Material mimics mother-of-pearl in form and substance
Gleaming, iridescent mother-of-pearl possesses more than beauty. The material, technically called nacre, has strength and toughness that materials scientists envy because it’s made of highly ordered layers.
Now, researchers have designed a synthetic material that mimics both nacre’s internal architecture and its strength.
Nicholas Kotov of Oklahoma State University in Stillwater and his colleagues modeled their material after natural mother-of-pearl, which gets its properties from a brick-and-mortar structure of calcium carbonate held together by a network of proteins. Natural nacre also benefits from so-called sacrificial ionic bonds between proteins, which break under stress but can reform.

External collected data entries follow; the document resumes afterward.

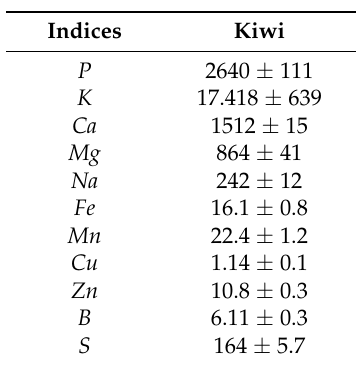
Table 1. Mineral content of kiwi fruits organic (mg/kg)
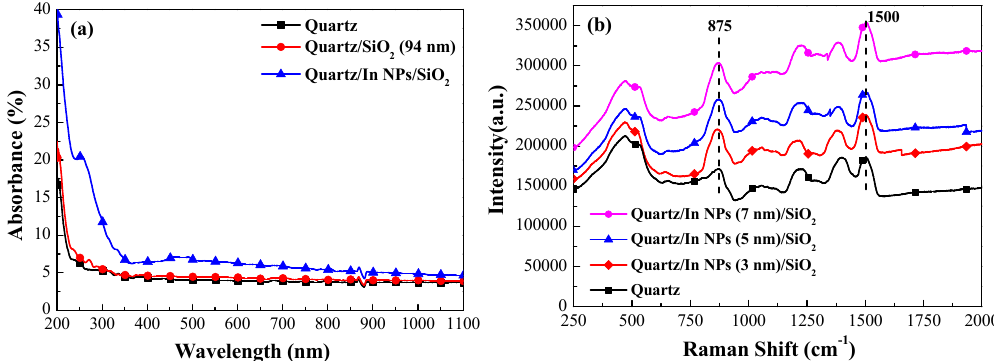
Figure 7. ( a ) Absorbance spectra of bare quartz substrate and quartz substrate coated with SiO 2 layer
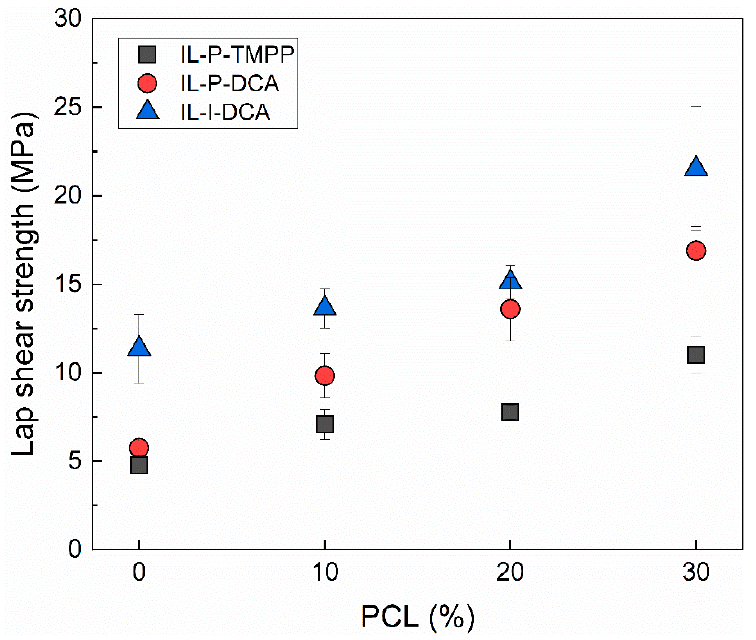
Figure 6. Lap shear strength of the IL-cured epoxy/PCL blends as a function of the PCL content.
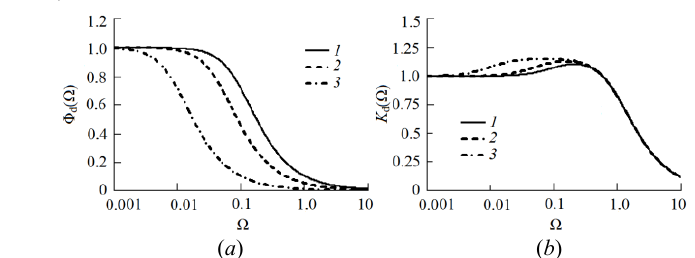
Fig. 1. Diagrams AFC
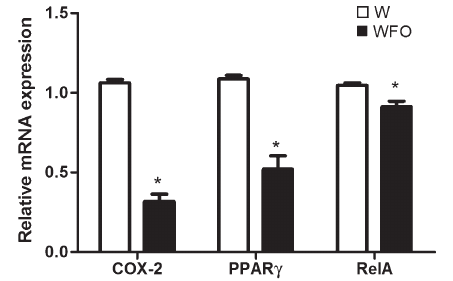
Figure 2. Relative mRNA expression of COX-2, PPAR c and RelA in tumor tissue from rats fed a regular chow diet (W) or a regular chow diet supplemented with fish oil (WFO). Fold-change compared to W was calculated using the 2 - DD CT method. Data are reported as means±SE of n=8 (W) and n=9 (WFO) rats from three independent experiments. *P , 0.05 vs W (Student t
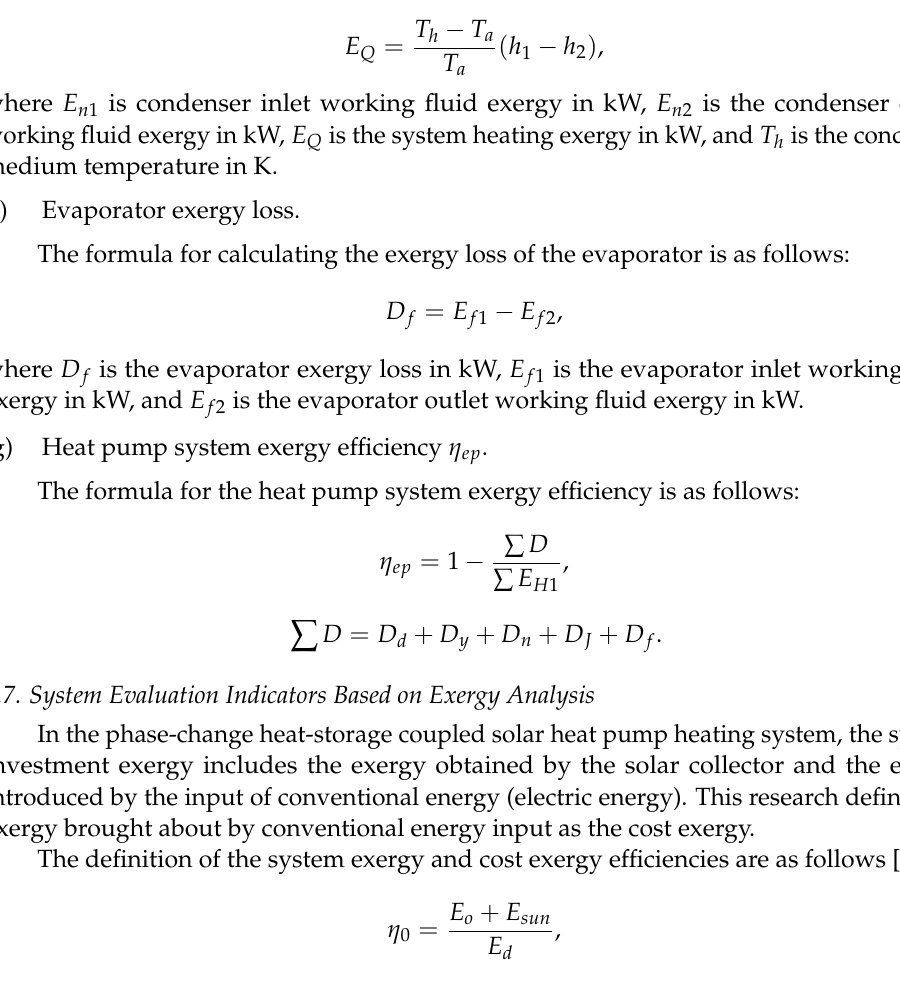
Figure 3. Schematic diagram of the condenser tritium balance model.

Kotov and his coworkers programmed a robot to dip glass slides in alternating solutions of a negatively charged clay known as montmorillonite and a positively charged polymer called PDDA, short for poly(diallydimethylammonium) chloride. This process built up hundreds of layers of clay and polymer, each one a few nanometers thick. The clay acted the part of bricks while the polymer played the mortar.
What’s more, the resulting film contained sacrificial bonds between PDDA chains.
In mechanical tests, the material was as strong as nacre. The researchers describe their work in the June Nature Materials.
Kotov’s team plans to improve the strength and other characteristics of the synthetic nacre. Eventually, the material could prove useful in the construction of artificial bones, body armor, and aircraft and automobile parts, Kotov says.